Energy demand (kJ/kg PDO) and yield of individual unit operations for PDO production in a fermentation with a PDO titer of 50 g/L (for evaporation and rectification, calculated yield from simulation was assumed)

Conclusion

In this study, a new approach on the process optimization for microbial production of PDO was worked out. PDO was produced at a purity of 99 % from raw glycerol and a technical proof of concept was achieved by the demonstration in miniplant scale.

Unconventional optimization potential of the glycerol fermentation, such as the avoidance of sterilization or complex fermentation media components in connection with the strain C. pasteurianum K1, was successfully tackled.

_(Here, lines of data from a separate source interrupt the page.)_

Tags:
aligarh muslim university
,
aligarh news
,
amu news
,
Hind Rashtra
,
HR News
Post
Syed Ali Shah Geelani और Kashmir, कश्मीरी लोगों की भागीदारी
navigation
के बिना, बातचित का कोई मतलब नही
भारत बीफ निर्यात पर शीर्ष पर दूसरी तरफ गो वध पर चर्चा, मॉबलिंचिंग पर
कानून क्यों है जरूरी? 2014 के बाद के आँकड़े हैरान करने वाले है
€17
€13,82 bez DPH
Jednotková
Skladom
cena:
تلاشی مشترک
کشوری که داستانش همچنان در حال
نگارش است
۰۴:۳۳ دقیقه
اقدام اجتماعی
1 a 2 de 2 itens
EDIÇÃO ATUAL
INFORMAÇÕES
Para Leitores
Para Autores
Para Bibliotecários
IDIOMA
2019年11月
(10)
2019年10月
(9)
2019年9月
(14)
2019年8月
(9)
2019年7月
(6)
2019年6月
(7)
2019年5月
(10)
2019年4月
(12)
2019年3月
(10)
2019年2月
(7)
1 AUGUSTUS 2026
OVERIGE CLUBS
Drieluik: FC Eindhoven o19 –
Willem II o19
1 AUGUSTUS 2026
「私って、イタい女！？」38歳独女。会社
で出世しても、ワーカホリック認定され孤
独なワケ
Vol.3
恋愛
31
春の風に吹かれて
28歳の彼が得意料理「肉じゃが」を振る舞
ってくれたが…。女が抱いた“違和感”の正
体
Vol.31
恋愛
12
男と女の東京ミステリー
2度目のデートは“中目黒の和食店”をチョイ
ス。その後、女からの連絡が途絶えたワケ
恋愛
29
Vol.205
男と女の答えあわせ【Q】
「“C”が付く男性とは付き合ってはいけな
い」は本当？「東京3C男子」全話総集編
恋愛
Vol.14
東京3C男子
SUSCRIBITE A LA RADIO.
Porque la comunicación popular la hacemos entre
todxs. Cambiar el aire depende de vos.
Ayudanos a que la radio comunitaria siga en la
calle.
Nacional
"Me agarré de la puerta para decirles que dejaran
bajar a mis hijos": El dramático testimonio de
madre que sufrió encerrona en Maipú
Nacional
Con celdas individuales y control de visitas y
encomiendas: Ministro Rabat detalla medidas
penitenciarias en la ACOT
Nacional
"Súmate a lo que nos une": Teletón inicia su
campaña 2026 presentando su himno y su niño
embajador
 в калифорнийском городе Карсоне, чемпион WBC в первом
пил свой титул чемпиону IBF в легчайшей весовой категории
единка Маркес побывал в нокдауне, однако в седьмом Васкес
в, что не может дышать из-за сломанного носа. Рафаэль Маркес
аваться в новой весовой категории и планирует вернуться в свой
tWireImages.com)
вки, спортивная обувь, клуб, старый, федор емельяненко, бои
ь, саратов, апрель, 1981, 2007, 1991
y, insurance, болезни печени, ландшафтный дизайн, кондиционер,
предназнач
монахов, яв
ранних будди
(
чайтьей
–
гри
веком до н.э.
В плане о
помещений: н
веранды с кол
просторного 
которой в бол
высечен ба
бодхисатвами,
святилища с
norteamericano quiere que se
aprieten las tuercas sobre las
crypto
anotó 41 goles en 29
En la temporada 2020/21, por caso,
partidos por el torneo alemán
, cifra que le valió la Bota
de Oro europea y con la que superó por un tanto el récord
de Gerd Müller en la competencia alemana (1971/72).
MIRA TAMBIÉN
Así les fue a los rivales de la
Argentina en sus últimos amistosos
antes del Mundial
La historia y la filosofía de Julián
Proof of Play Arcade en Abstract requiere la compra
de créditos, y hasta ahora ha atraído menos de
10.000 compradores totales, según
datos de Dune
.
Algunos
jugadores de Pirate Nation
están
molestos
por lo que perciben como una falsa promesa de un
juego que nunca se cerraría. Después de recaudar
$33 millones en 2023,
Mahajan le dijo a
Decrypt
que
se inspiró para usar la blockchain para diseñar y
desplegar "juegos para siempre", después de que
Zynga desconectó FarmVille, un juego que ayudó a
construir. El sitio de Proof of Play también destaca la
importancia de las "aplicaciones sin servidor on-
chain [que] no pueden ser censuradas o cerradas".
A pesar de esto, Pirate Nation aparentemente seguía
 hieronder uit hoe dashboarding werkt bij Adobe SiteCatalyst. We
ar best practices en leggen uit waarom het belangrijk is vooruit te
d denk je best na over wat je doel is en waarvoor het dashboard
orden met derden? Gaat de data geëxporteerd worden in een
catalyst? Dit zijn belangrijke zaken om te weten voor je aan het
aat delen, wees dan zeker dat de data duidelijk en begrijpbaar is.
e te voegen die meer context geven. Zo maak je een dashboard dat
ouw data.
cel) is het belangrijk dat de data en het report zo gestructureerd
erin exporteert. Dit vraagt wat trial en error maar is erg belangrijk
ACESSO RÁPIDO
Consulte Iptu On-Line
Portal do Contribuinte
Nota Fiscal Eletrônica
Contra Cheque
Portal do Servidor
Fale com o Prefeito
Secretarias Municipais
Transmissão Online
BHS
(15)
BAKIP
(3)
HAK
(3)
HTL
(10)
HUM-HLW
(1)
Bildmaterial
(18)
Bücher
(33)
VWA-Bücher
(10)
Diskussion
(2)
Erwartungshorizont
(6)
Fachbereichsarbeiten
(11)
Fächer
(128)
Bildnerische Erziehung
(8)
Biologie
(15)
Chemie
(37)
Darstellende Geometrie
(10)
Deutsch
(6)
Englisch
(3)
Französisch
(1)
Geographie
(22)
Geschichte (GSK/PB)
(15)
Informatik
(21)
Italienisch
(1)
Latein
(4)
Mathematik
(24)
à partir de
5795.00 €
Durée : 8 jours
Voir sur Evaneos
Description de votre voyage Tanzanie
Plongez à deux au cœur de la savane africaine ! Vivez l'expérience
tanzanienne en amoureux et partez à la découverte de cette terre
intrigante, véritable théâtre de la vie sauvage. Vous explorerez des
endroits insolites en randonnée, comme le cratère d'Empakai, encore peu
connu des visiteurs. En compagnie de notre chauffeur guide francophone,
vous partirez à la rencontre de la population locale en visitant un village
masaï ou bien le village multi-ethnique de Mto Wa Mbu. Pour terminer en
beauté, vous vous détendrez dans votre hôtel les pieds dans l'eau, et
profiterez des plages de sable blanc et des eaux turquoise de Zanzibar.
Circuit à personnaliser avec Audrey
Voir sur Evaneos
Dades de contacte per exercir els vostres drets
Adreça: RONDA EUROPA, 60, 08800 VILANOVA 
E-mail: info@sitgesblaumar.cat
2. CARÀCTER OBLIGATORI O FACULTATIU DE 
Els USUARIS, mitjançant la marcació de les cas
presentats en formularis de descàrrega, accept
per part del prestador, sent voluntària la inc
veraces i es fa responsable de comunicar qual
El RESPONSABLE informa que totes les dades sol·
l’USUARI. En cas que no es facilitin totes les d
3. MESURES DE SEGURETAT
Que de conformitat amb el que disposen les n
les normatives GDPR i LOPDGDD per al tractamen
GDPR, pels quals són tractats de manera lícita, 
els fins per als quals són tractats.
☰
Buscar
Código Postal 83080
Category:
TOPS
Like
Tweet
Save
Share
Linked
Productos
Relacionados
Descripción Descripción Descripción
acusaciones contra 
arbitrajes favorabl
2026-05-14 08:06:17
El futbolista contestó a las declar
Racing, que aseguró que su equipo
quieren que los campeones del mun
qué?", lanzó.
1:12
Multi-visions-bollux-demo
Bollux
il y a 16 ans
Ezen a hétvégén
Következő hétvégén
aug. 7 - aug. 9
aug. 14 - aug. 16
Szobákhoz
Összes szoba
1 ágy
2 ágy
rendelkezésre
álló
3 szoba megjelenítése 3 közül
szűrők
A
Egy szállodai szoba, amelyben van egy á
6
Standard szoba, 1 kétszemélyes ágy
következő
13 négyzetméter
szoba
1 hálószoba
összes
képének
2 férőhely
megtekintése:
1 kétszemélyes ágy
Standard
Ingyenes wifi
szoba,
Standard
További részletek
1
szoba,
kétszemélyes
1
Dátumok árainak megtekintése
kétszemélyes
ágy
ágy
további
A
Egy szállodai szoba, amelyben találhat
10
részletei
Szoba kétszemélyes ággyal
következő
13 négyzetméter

In contrast to other approaches, the work presented here concentrated on an integrated analysis of the process concept and the interaction of different unit operations. The advantage of this integrated process analysis became more obvious from a further aspect of the medium optimization for fermentation: the minimization of the salt content combined with the desalination of raw glycerol turned out to be a possibility to avoid salt precipitation in the later evaporation and distillation steps. Here also the use of ammonia in the fermentation was found to play an important role, as it does not only reduce the cost for the fermentation step, but also enhances separation efficiency of the fermentation by-products acetic acid and butyric acids. So, substrate pretreatment or fermentation parameter changes not only influence the fermentation itself, but may have a strong impact on the downstream process, too. Additionally, also interactions between individual downstream steps, such as the dependence of foam formation in the evaporation on the way of biomass separation were discovered.

Overall, these facts emphasize that process optimization might not lead to the optimal concept, if unit operations are only optimized separately. Thus, an integral analysis and optimization is of high importance in developing bioproduction systems.